Than Wyenn stands between John Dehner and Britt Lomond in a scene from Walt Disney’s Zorro TV series
I don’t harbor many regrets in my life; I’ve been fortunate to meet people and have experiences that others might only dream about. But there are a few things I could and should have done better.
One is to avoid procrastination. I’ve delayed calling people I wanted to interview because I had no particular deadline…and waited too long. This thought popped into my head last week as I was watching a rerun of an episode of Wanted: Dead or Alive with Steve McQueen on the Encore Westerns channel. In the supporting cast were Lori Nelson, Michael Pate, and Than Wyenn, a busy and versatile actor who seems to have worked nonstop in the heyday of episodic television. I met Than some years ago at High Holy Day services at our place of worship, The Beverly Hills Synagogue for the Arts, which meets at the Saban Theatre (formerly the Fox Wilshire on Wilshire Boulevard.)

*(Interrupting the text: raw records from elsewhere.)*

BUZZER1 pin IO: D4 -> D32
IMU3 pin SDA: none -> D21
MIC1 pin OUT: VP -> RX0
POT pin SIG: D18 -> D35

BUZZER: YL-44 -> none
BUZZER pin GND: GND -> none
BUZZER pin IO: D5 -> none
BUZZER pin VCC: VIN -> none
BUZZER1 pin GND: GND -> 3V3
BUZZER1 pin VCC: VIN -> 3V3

So why didn’t I take Than aside and ask him for an interview? Because I was dumb! We all put things off, I suppose, but when one is dealing with an elderly person one can’t and shouldn’t postpone a meeting like that. I did speak to him on the phone some years after first meeting him. I was wondering if he was well enough to appear on camera to talk about his recurring role on Walt Disney’s Zorro. From the weakness of his voice I could tell that the answer was no, but he shared a lovely memory: during a lunch break on the set one day, an oversized, hand-tooled leather director’s chair was unveiled as a crew gift to the show’s corpulent costar Henry Calvin, who played Sergeant Garcia. He was touched, and so was Than in recounting that memory. How much more could I have learned from his experiences with everyone from Jack Webb (who always called on him) to Gene Roddenberry and Aaron Spelling? He died in 2015 at the age of 95.

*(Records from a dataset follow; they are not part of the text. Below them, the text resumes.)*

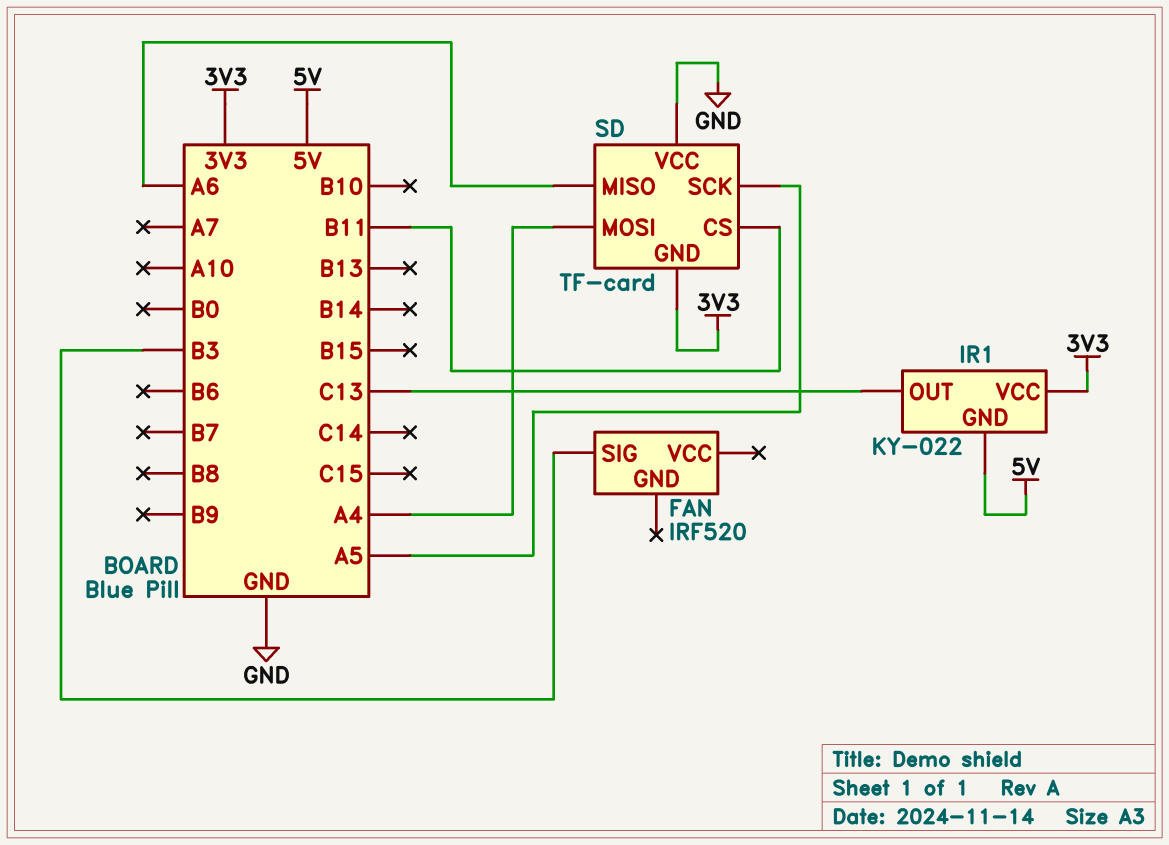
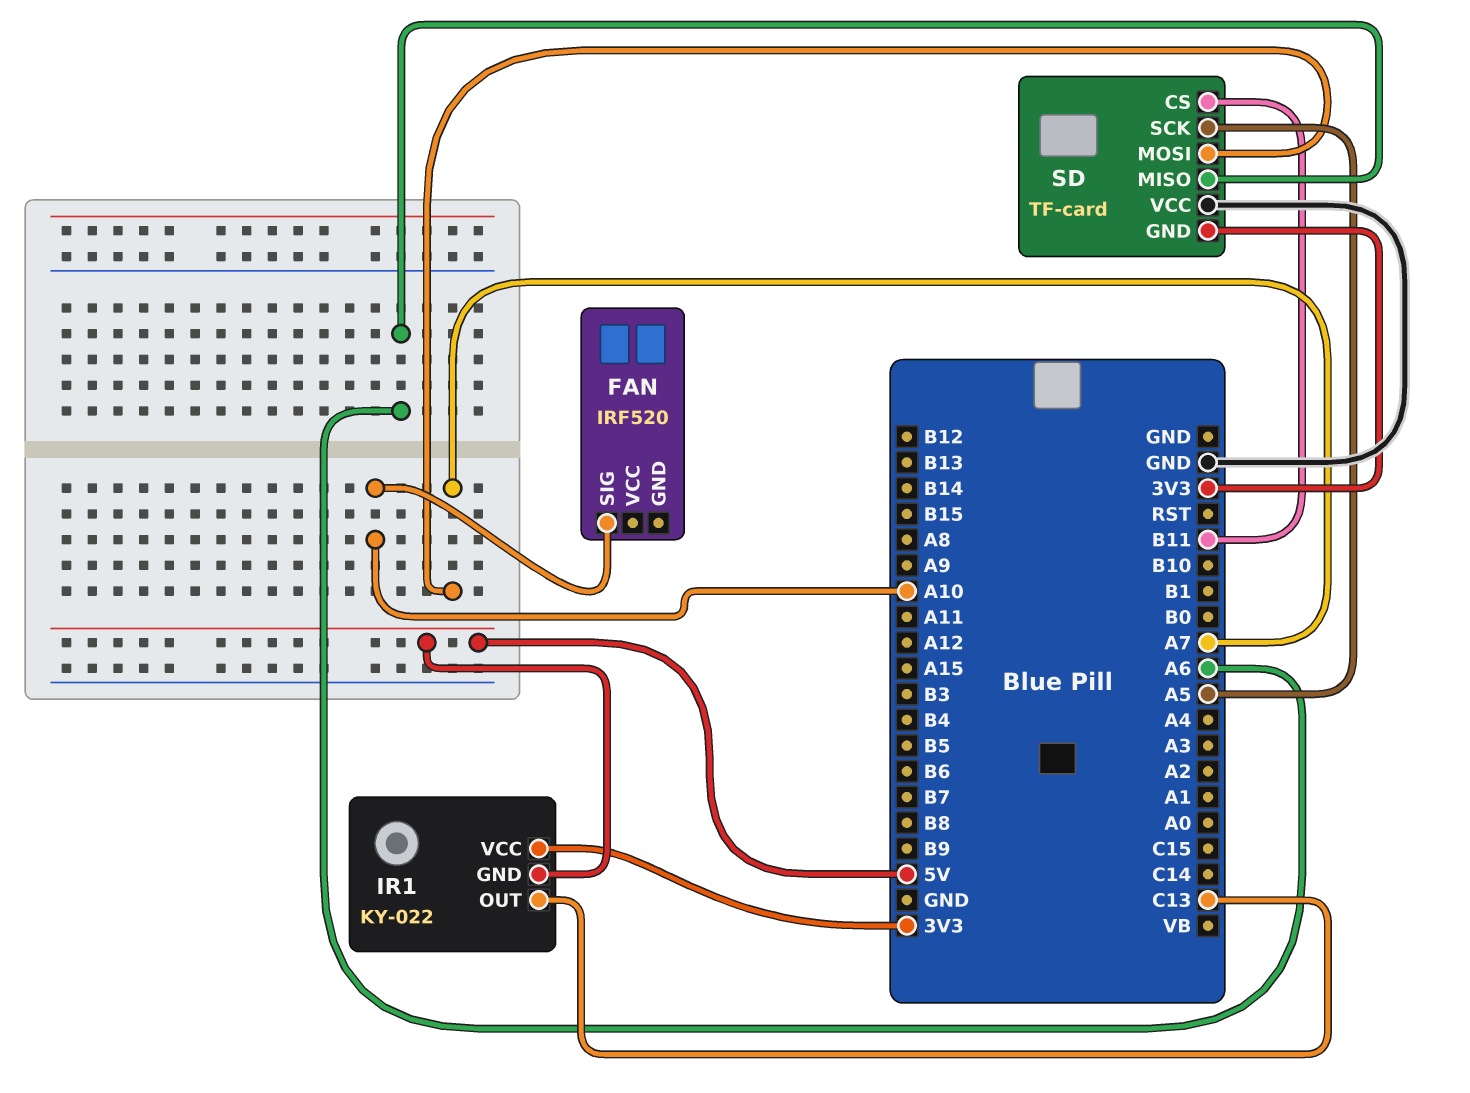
FAN pin SIG: B3 -> A10
SD pin MOSI: A4 -> A7

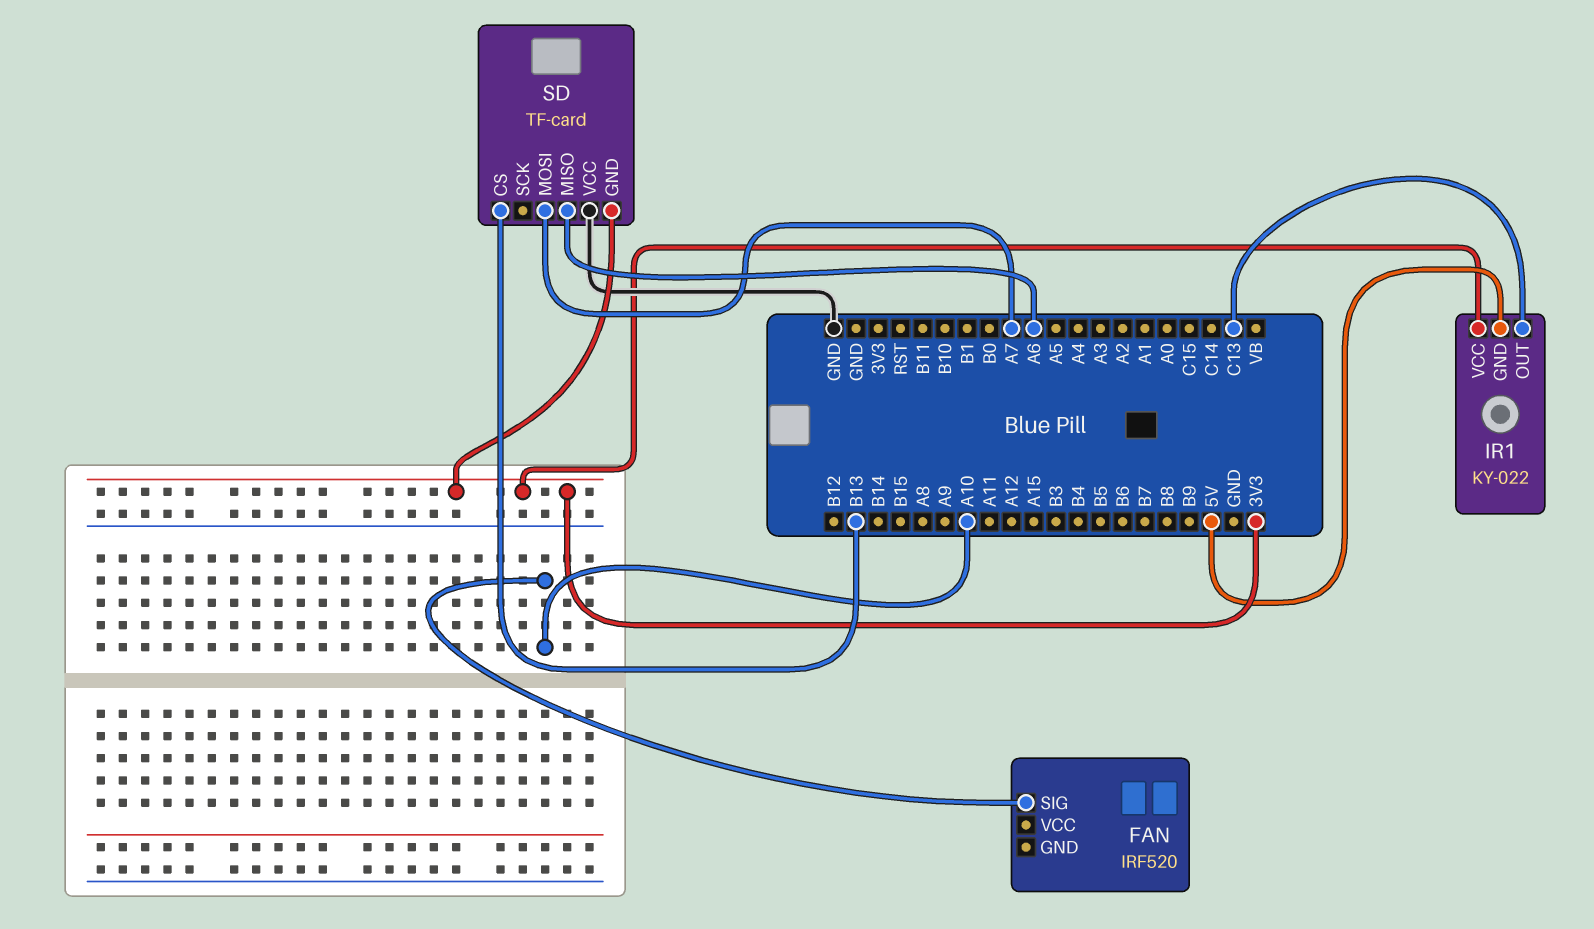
SD pin CS: B11 -> B13
SD pin SCK: A5 -> none

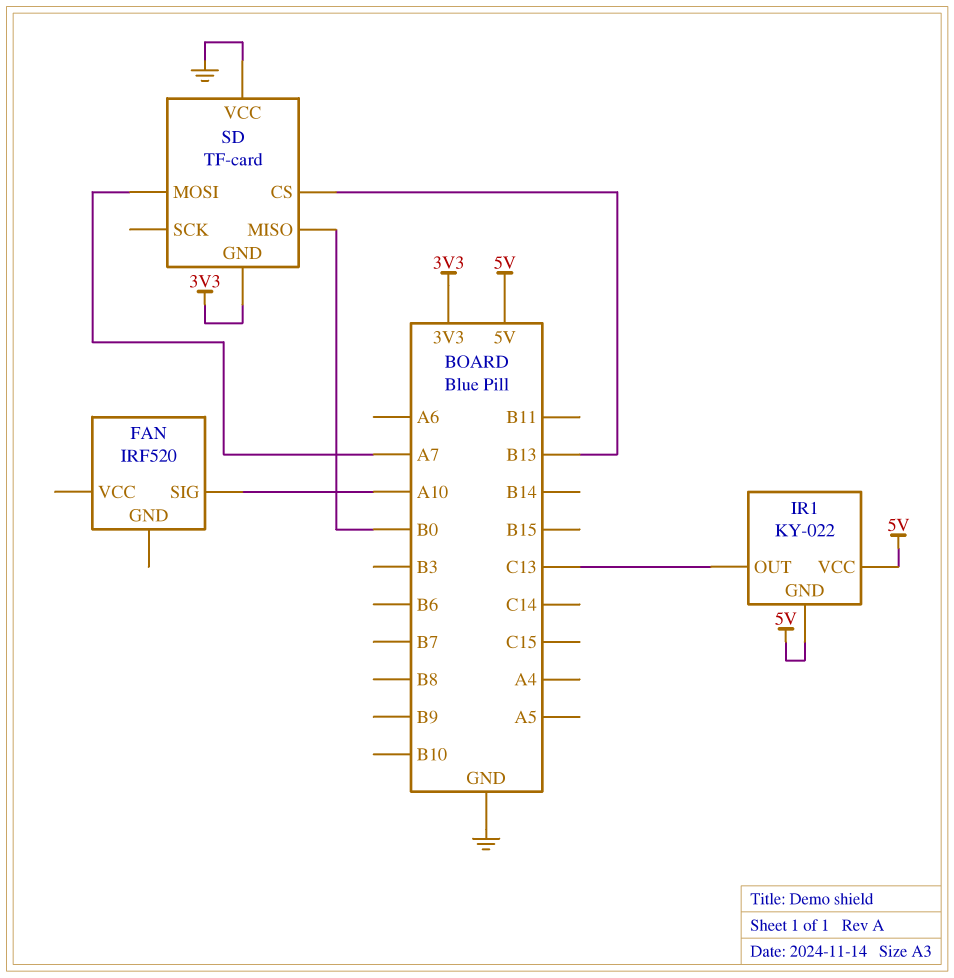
IR1 pin VCC: 3V3 -> 5V
SD pin MISO: A6 -> B0

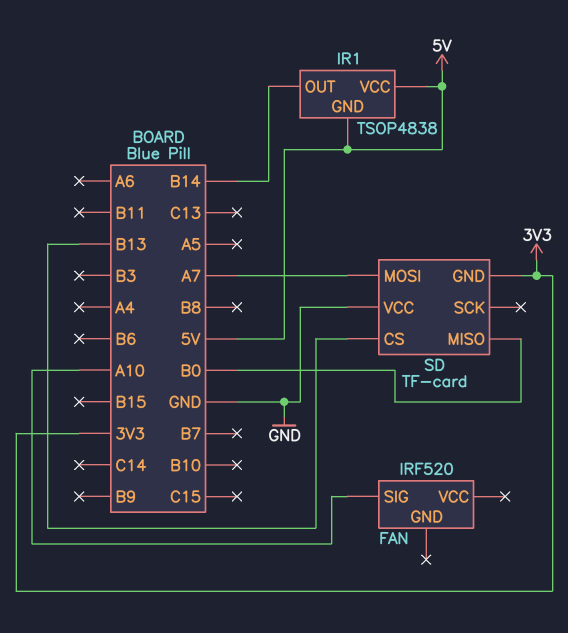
IR1: KY-022 -> TSOP4838
IR1 pin OUT: C13 -> B14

I am sorry that I didn’t know such seemingly reclusive stars as Marlene Dietrich and Joan Fontaine engaged in regular correspondence with loyal fans. I started writing to people I admired when I was 11 years old but never thought of reaching out to such “distant” stars—Dietrich in Paris, Fontaine in Northern California. I do have a charming note from the great Claude Rains. I read that he was forced to drop out of a Broadway-bound show and was recovering at his farm in New Hampshire and took a chance on writing a combination get-well and fan letter with only the New Hampshire town as an address and this was the response, which I treasure.
Another regret is not having a camera with me when I was getting started doing interviews in the 1960s. I found the cartoonist and would-be inventor Rube Goldberg in the massive Manhattan telephone book. I called his number and told him I was an admirer and wanted to write about him in my fanzine, Profile. He invited me to visit him in his studio on the chic East Side, and that’s where I saw his current preoccupation: large, kinetic sculptures of the oddly-jointed characters he so often portrayed in pen-and-ink. He worked in clay and then had the finished pieces bronzed. They were sensational, as I recall. I had him sign my copy of his latest book, How to Remove the Cotton from a Bottle Of Aspirin, and Other Problems Solved. But now I can’t find that book and my time with the immortal Mr. Goldberg is just a distant memory.
My then-partner in publishing was a classmate named Barry Gottlieb. He and I got to spend a whole day at the headquarters of Mad Magazine one fine day in 1964. Editor Al Feldstein and his colleagues couldn’t have been more generous with their time and made us feel very grown-up—like reporters on assignment. We left the offices after a lengthy visit with a bottle of Moxie, the obscure (even then) soft drink that was associated with Mad. I had it on display in the basement of the house where I grew up in Teaneck, New Jersey. What wouldn’t I give to showcase it in a place of honor today?
I will admit to a bad habit I was able to break a long time ago. When I was a teenager I adopted some of the money-saving habits that my father, a Depression-era survivor, regarded as routine. About fifteen years ago I decided to transfer all my early audiocassette interviews to a hard-drive, to protect them and make it easier to access them. It was then that I faced the unavoidable fact that I regularly re-used those cassettes and recorded over the conversations I had already transcribed! The evidence is there on the labels, where I have crossed out the name of the first interviewee and written in the newer person. I won’t embarrass myself further by telling you some of the people I erased. I wasn’t thinking about posterity so much as saving three dollars on a blank cassette. We can’t undo the past—we can only learn from it. Thank goodness I learned that lesson by the early 1970s.